A Congressional Research Service memo released last week found that regulations submitted to Congress after May 30, 2016, would be subject to review under a little-used tool called the Congressional Review Act.

With control of the White House and both chambers of Congress, the GOP has said one of its first priorities will be rolling back regulations affecting labor, finance, the environment, higher education and other policy areas. Republican leaders are examining multiple options to do so, including the Congressional Review Act. The act would provide an expedited path for reconsideration of agency regulations by Congress.

The rule has been used one time in 20 years — in 2001 to block a Department of Labor ergonomics regulation issued by the Clinton administration. The memo released last week identifies nearly 50 Obama administration regulations that would potentially be eligible for disapproval under the Congressional Review Act in the next Congress.

While that list does not include higher ed rules like borrower defense and teacher prep regulations, they were issued well after May 30 and would likely fall under review in a CRA as well. The memo finds that “if introduced and considered at the proper time,” a joint congressional resolution disapproving a rule could not be filibustered by the Senate.

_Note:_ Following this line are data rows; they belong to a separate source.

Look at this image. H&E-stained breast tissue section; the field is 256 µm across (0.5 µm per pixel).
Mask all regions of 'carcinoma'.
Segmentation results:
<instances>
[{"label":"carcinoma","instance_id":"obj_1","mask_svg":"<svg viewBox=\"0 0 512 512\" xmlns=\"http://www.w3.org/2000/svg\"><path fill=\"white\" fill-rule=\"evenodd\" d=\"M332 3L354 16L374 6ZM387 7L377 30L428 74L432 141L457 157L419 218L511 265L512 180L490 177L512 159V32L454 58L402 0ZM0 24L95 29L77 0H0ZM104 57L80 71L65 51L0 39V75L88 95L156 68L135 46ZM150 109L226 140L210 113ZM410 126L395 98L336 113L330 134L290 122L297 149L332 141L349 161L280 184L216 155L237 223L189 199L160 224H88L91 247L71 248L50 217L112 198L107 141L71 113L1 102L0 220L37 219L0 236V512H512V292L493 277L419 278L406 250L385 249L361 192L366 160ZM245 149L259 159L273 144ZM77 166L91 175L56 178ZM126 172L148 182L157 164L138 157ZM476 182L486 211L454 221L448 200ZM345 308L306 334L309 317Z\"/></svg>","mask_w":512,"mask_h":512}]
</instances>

Final rules requiring overtime pay for millions of higher ed workers such as postdocs and many other college employees were issued just before May 30, so it’s less clear whether they would be subject to reconsideration by Congress through CRA.

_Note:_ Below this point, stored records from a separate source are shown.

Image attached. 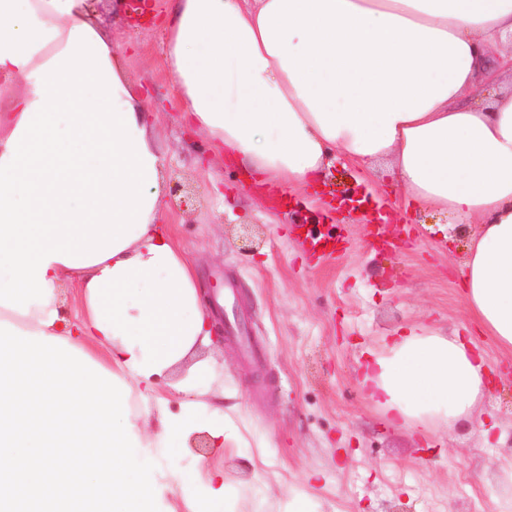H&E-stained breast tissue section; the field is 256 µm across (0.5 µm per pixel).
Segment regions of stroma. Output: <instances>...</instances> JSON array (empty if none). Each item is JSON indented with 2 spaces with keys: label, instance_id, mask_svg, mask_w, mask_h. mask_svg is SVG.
<instances>
[{
  "label": "stroma",
  "instance_id": "obj_1",
  "mask_svg": "<svg viewBox=\"0 0 512 512\" xmlns=\"http://www.w3.org/2000/svg\"><path fill=\"white\" fill-rule=\"evenodd\" d=\"M94 16L150 114L166 185L195 191L185 206L166 197L167 226L208 298L232 285L224 308L246 325L255 354L244 359L229 334L199 352L237 390L248 425L270 445L264 496H255L253 467L234 451L191 450L184 464L222 468L244 493L242 512H278L312 469L330 476L316 488L325 512H474L476 500L495 496L496 460L512 455V355L475 336L490 364L485 396L472 421L437 430L430 441L382 424L359 383L362 350L399 326L449 335L466 323L459 289L467 234L447 240L428 232L446 215L407 205L396 174L381 163L336 161L309 186L284 184L288 203L274 204L275 190L256 185L183 121L163 54L164 0L140 26L114 18L110 0H95ZM346 194L371 195L385 208V239L358 215L330 211ZM302 222L339 236L338 258L303 246L291 231ZM245 224L256 240L251 249L241 242Z\"/></svg>",
  "mask_w": 512,
  "mask_h": 512
}]
</instances>
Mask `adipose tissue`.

Terry Hartle, senior vice president for government and public affairs at the American Council on Education, said Congress and the administration of President-elect Donald Trump will have multiple avenues to roll back regulations. The Trump administration could simply decline to enforce regulations or Congress could deny funding to carry out the regulations, he said.

“There’s no question that the Congressional Review Act is a very limited tool,” Hartle said. “But it’s hardly the only instrument that they have available to them.”

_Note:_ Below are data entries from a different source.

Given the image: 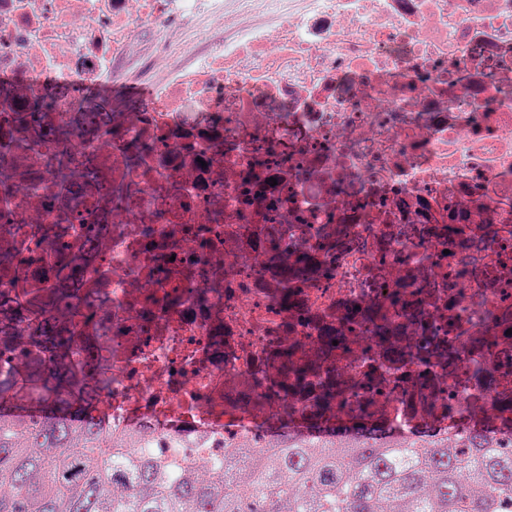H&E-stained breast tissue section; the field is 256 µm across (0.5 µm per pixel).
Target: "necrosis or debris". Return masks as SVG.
<instances>
[{
	"label": "necrosis or debris",
	"mask_w": 512,
	"mask_h": 512,
	"mask_svg": "<svg viewBox=\"0 0 512 512\" xmlns=\"http://www.w3.org/2000/svg\"><path fill=\"white\" fill-rule=\"evenodd\" d=\"M137 68L153 96L117 111L102 89ZM452 220L476 246L471 333L500 261L480 228L512 224V0H0V229L40 226L87 258L113 434L221 450L225 380L259 377L231 348L307 335L238 288L262 225L285 227L286 261L301 225L345 228L309 289L343 304L389 282V251L447 285L458 243L439 262L413 228ZM227 236L224 288L202 296Z\"/></svg>",
	"instance_id": "necrosis-or-debris-1"
}]
</instances>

But Hartle said it remains extremely early to speculate about what specific steps the next administration or Congress will take.

“The bigger the change in government, the more disorienting it is, and the greater the worry and concern people will have,” he said. “It’s going to be a while before we know what the priorities and policies of the Trump administration will be.”

Representative Virginia Foxx, a North Carolina Republican widely expected to become the next chair of the House Education and the Workforce Committee, said in an interview with Inside Higher Ed last week that her conference would examine all possible options to roll back regulations on any number of industries.

“How we go about doing that is something I’m not sure of yet,” she said. “But that’s going to be the first task is setting some priorities and saying, ‘OK, this can be done through executive order, this will take legislation, this will take the CRA.’”

The Department of Education just last week released earnings data for vocational programs as part of controversial gainful employment regulations finalized in 2014. While department officials acknowledged any number of the rules issued for increased accountability in higher education could be rolled back or defunded by the next administration, Education Secretary John B. King Jr. sounded an optimistic note in a meeting with reporters.

“We can’t really speculate on what the next administration would do,” King said of the Trump administration’s approach. “I would say we are seeing the difference these regulations like gainful employment are making already.”